= Mark Parisi =

American cartoonist

Mark Parisi (born 1961) is the creator of Off the Mark, a comic panel which began in 1987 and now appears in 100 newspapers, as well as on greeting cards, T-shirts, and more. Off the Mark is distributed daily by Universal Press Syndicate. Parisi's work is influenced by Charles Schulz, Gary Larson and MAD magazine. Parisi has also said he admires the work of cartoonists Jim Meddick, Sergio Aragonés, and Garry Trudeau, among others.
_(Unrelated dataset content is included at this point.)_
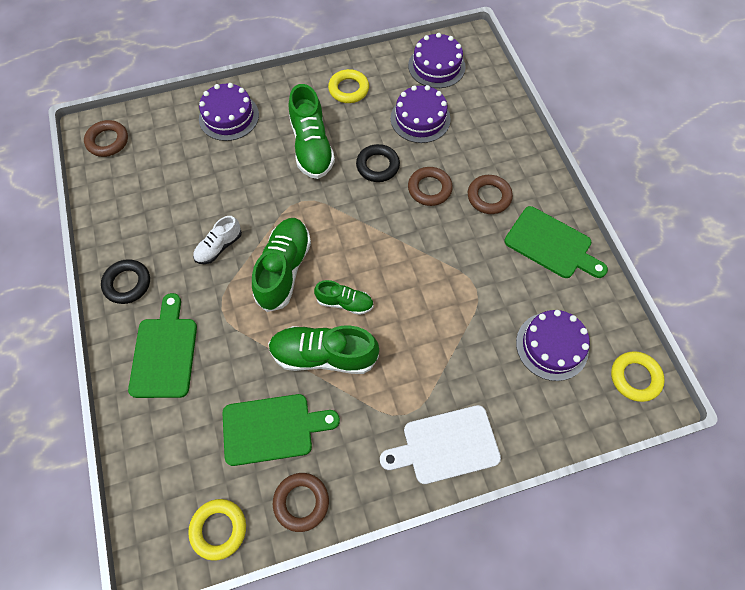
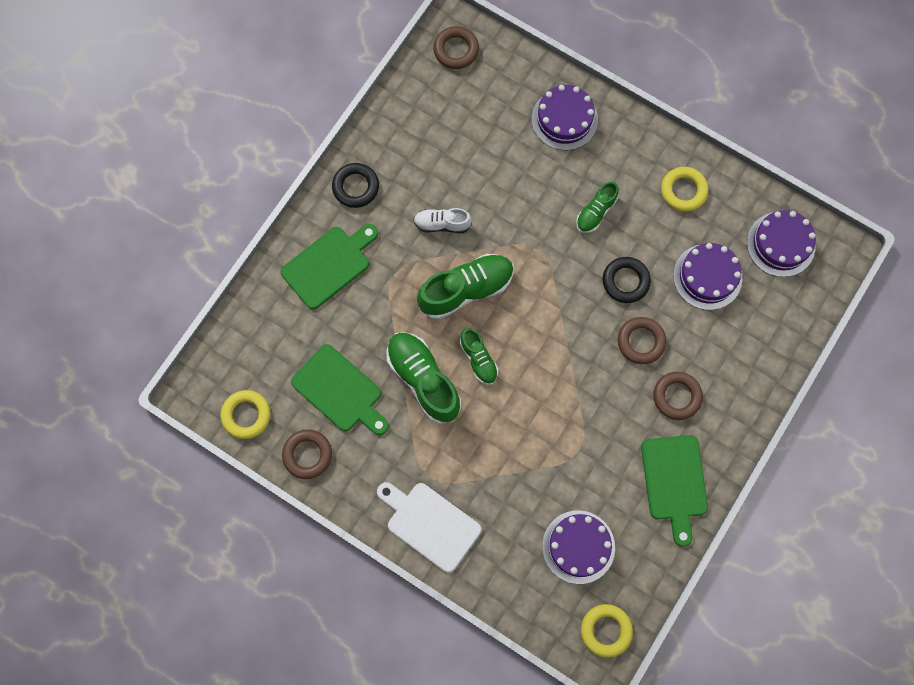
camera: 50 degrees right, 10 degrees up
(311, 147) = (596, 212): green shoe -> green shoe, size x0.57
In addition, Parisi is the author and illustrator of the Marty Pants middle-grade novel series, and The Truth About 5th Grade middle-grade book (this one co-authored by Kim Tomsic), all for HarperCollins.

== Background ==
Parisi began drawing when he was very young, and frequently copied comic strips out of newspapers. Parisi said that after reading Charles Schulz' comic strip Peanuts, he "immediately wanted to draw it." At Salem State University, he changed his major several times before settling on Art, with a concentration in Graphic Art.

== Awards ==
In 2025, Parisi won The Reuben for Outstanding Cartoonist of the Year from the National Cartoonists Society. In 2008, 2011, 2017, and 2020 Parisi won Best Newspaper Panel for his Off the Mark (comic strip) from the National Cartoonists Society. He also was nominated for the award in 2004, 2006, 2013, 2016, and 2019. In addition, he has won awards for his work in greeting cards. In 2013, he won Best Greeting Cards from the National Cartoonists Society, and in 2022, he won a Louie Award from The Greeting Card Association.